As far as progression goes there are very few bc drugs that never cause ILD. Everolimus is a 5* drug on pneumotox.com (the worst) while capecitabine is a 1*. My pulmonologist said that once your lungs are compromised any stars are a problem. The only safe drugs as far as I can tell are SERDs. Have you been tested for mutations for which some of the newer SERDs are a possibility? SBRT is another option if the radiation can be kept far away from your lungs. I'm not an expert on appropriate mbc treatments; Cure-ious on the Clinical Trial thread and others know a great deal about this and might be able to give you advice. Clinical trials won't take you with current or former high grade ILD, however.

Have a good holiday weekend; I hope and pray you turn the corner.

sondraf

Oh Shar, I have no answers other than Im so sorry to read that you are still dealing with the side/after effects of that awful drug. And here it had been working for you too the first month or two! I suppose all you can do is wake up every day, put one foot in front of the other, and keep going. I wonder what they do for long run COVID patients who still have ground glass opacities, surely they must receive some sort of treatment? That may be worth looking in to.

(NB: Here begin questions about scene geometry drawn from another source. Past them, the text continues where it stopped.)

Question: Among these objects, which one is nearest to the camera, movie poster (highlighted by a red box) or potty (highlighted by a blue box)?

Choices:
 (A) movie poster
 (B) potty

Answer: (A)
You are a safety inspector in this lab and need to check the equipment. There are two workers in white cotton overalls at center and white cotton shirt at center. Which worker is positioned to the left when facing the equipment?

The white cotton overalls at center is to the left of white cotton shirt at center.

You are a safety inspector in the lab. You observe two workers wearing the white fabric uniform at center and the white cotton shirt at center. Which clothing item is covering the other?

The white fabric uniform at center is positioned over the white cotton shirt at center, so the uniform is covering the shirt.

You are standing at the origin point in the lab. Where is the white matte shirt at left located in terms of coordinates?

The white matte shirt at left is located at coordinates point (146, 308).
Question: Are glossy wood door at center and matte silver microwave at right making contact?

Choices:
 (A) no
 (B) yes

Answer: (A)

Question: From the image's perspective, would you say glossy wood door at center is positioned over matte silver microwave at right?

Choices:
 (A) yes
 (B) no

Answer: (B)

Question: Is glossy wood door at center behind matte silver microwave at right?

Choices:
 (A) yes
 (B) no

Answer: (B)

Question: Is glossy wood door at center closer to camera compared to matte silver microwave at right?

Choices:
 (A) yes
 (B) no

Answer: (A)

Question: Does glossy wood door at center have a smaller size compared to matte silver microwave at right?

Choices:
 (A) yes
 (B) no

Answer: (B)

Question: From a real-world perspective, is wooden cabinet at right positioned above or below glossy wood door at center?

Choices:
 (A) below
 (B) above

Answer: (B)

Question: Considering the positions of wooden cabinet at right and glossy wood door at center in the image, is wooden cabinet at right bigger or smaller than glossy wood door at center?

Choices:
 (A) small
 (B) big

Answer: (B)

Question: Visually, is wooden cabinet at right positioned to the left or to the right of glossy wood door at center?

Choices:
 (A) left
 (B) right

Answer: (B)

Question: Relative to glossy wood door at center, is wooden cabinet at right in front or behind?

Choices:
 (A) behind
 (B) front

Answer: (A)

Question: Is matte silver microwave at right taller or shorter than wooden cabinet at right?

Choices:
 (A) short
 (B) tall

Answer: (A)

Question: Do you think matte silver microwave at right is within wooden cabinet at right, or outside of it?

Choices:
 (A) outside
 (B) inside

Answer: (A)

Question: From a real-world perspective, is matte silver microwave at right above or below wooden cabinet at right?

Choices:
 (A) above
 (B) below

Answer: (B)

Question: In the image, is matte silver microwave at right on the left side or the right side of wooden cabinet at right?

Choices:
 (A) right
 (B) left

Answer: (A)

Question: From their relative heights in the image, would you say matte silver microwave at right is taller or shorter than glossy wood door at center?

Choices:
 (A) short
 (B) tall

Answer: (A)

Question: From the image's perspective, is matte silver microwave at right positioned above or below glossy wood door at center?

Maggie you are absolutely right, and I have seen more than my share of ladies on here and other forums pass suddenly from side effects of these powerful drugs. Right now I have considerable foot and leg edema caused by a rapid increase in pregabalin, which was prescribed for the nerve pain they think I should have, but don't. I was not expecting to be in the 15% which get that side effect, but its impacting other issues and impacting quality of life. Everything has a side effect, some a lot worse than others, and I think often we are pressured into signing off on drugs to take because the alternative is IV chemo or whatever. You never think its going to be you, right?

FYI, but Tina2 who was in our treatment cohort also failed the drug combo, so frankly I want to meet the few women for whom this drug actually works longer than 2 months or so.